PROBLEM DETAILS:
Exactly the lines below from the one with "of ascents, by" up to and including the one with "to your computer." make up the answer, with nothing else added.

──────────────────────────────

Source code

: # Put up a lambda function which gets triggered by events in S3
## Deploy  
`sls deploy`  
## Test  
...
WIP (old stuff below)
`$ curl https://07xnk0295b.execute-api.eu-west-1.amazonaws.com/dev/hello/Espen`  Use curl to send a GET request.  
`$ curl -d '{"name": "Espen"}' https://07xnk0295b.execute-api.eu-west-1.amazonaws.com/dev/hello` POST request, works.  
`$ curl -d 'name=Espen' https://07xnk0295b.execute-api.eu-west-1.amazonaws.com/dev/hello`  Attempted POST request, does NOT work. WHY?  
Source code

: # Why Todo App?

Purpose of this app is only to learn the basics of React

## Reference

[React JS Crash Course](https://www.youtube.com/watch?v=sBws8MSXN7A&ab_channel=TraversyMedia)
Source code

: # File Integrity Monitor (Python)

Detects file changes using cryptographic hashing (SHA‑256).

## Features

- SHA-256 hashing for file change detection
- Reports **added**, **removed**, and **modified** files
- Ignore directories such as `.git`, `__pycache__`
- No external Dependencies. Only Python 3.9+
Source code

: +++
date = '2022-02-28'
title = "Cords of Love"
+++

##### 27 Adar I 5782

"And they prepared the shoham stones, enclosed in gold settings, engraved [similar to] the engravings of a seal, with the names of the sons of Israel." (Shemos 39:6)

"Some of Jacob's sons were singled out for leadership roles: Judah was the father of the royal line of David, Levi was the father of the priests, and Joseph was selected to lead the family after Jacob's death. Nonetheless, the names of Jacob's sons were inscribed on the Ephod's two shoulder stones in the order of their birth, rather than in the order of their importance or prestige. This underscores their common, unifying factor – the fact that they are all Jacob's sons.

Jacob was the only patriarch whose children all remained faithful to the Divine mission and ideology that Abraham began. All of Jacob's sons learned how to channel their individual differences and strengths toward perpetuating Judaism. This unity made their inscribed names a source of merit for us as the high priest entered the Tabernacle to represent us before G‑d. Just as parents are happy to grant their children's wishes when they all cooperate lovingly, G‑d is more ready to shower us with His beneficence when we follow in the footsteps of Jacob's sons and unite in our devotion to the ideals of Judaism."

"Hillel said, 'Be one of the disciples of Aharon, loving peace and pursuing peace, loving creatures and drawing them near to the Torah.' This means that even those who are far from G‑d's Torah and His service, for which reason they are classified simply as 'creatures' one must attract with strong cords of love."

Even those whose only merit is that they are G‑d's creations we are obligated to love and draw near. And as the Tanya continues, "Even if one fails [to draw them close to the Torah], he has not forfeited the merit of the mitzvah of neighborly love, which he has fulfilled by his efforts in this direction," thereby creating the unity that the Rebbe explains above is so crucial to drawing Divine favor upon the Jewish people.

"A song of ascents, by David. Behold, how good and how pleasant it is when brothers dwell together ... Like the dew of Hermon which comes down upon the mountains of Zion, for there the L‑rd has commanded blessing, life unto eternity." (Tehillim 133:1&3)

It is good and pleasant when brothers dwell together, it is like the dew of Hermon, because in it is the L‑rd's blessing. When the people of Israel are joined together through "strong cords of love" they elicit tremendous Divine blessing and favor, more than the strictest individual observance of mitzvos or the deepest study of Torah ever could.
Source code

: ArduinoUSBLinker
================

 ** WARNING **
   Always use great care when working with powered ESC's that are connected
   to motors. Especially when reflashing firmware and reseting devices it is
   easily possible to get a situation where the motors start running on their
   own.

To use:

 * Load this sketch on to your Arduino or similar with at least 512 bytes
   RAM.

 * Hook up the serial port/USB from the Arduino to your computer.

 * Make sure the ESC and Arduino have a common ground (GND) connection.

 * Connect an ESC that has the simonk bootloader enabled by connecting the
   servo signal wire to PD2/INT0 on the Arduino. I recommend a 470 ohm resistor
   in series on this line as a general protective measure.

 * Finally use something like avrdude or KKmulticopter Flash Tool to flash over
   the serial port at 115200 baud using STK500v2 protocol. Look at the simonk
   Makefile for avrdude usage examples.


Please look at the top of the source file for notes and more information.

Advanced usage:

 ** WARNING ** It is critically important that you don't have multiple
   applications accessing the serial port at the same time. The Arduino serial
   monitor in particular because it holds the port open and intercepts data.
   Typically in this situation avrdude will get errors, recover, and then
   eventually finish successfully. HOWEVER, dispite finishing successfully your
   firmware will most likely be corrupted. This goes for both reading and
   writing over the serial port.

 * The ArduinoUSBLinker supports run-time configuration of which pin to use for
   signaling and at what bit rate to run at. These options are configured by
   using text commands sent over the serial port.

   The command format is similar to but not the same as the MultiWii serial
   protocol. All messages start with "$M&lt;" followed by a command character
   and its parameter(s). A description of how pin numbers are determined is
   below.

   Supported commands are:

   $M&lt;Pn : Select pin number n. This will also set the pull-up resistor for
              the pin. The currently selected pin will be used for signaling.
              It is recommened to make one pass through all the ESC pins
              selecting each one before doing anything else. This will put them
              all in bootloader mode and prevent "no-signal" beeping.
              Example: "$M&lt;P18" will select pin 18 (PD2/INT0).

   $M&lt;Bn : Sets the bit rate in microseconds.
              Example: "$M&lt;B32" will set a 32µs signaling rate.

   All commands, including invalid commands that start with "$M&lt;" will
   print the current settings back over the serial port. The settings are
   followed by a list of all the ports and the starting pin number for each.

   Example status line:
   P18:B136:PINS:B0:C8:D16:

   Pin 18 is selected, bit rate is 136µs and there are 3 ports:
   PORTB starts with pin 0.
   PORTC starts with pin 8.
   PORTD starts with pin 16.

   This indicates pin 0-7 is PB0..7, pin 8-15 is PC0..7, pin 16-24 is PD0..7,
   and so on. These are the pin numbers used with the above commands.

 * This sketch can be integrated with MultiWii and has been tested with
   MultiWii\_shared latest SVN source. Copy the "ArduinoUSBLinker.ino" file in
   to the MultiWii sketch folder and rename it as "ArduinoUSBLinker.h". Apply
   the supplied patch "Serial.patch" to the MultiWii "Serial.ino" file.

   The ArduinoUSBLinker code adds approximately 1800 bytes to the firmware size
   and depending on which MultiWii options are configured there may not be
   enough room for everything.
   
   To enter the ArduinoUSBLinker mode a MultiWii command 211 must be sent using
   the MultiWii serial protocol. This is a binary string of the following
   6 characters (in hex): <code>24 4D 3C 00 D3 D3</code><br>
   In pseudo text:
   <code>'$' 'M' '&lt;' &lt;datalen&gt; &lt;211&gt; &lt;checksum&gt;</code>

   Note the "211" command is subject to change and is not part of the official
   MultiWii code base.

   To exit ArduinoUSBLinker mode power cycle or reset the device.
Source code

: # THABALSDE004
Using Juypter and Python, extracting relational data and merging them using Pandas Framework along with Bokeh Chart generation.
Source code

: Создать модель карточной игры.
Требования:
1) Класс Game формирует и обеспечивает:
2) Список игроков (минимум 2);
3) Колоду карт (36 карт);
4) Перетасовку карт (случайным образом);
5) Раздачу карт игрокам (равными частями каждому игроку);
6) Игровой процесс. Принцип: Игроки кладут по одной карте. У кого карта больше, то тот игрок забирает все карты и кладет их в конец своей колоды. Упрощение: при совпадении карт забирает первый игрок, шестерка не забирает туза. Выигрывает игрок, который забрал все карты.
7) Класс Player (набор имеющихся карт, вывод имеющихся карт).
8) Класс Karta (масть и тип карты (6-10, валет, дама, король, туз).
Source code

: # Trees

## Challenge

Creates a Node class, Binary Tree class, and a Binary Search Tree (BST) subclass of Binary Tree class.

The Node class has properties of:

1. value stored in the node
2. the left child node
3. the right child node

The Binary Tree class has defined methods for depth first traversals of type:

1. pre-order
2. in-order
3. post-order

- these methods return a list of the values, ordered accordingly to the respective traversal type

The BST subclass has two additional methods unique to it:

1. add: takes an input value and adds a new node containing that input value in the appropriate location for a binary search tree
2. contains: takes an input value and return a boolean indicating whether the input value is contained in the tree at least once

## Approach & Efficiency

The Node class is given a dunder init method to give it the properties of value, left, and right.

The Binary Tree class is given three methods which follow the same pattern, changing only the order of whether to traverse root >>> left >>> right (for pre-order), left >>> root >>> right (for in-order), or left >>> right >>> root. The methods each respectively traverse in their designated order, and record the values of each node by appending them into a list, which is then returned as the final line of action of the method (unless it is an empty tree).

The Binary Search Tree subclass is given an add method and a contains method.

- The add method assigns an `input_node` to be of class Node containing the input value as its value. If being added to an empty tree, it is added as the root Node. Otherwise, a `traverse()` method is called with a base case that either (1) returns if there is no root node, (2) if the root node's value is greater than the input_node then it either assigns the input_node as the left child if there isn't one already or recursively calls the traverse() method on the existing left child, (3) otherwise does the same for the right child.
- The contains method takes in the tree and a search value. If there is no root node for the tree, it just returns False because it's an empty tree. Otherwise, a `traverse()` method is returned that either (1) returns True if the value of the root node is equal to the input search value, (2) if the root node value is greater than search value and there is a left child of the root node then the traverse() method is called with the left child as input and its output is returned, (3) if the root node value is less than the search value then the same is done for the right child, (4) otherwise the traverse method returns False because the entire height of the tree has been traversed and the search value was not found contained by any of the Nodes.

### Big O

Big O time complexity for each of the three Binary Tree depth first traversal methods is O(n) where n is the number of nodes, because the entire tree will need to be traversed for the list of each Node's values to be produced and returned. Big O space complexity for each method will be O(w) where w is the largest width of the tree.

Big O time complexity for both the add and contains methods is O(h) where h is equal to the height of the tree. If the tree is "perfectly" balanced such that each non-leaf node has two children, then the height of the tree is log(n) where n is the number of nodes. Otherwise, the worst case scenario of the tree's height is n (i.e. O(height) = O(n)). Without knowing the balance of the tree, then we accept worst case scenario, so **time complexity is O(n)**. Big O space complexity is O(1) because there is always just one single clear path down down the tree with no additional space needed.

──────────────────────────────

EXERCISE RESPONSE:
"A song of ascents, by David. Behold, how good and how pleasant it is when brothers dwell together ... Like the dew of Hermon which comes down upon the mountains of Zion, for there the L‑rd has commanded blessing, life unto eternity." (Tehillim 133:1&3)

It is good and pleasant when brothers dwell together, it is like the dew of Hermon, because in it is the L‑rd's blessing. When the people of Israel are joined together through "strong cords of love" they elicit tremendous Divine blessing and favor, more than the strictest individual observance of mitzvos or the deepest study of Torah ever could.
Source code

: ArduinoUSBLinker
================

 ** WARNING **
   Always use great care when working with powered ESC's that are connected
   to motors. Especially when reflashing firmware and reseting devices it is
   easily possible to get a situation where the motors start running on their
   own.

To use:

 * Load this sketch on to your Arduino or similar with at least 512 bytes
   RAM.

 * Hook up the serial port/USB from the Arduino to your computer.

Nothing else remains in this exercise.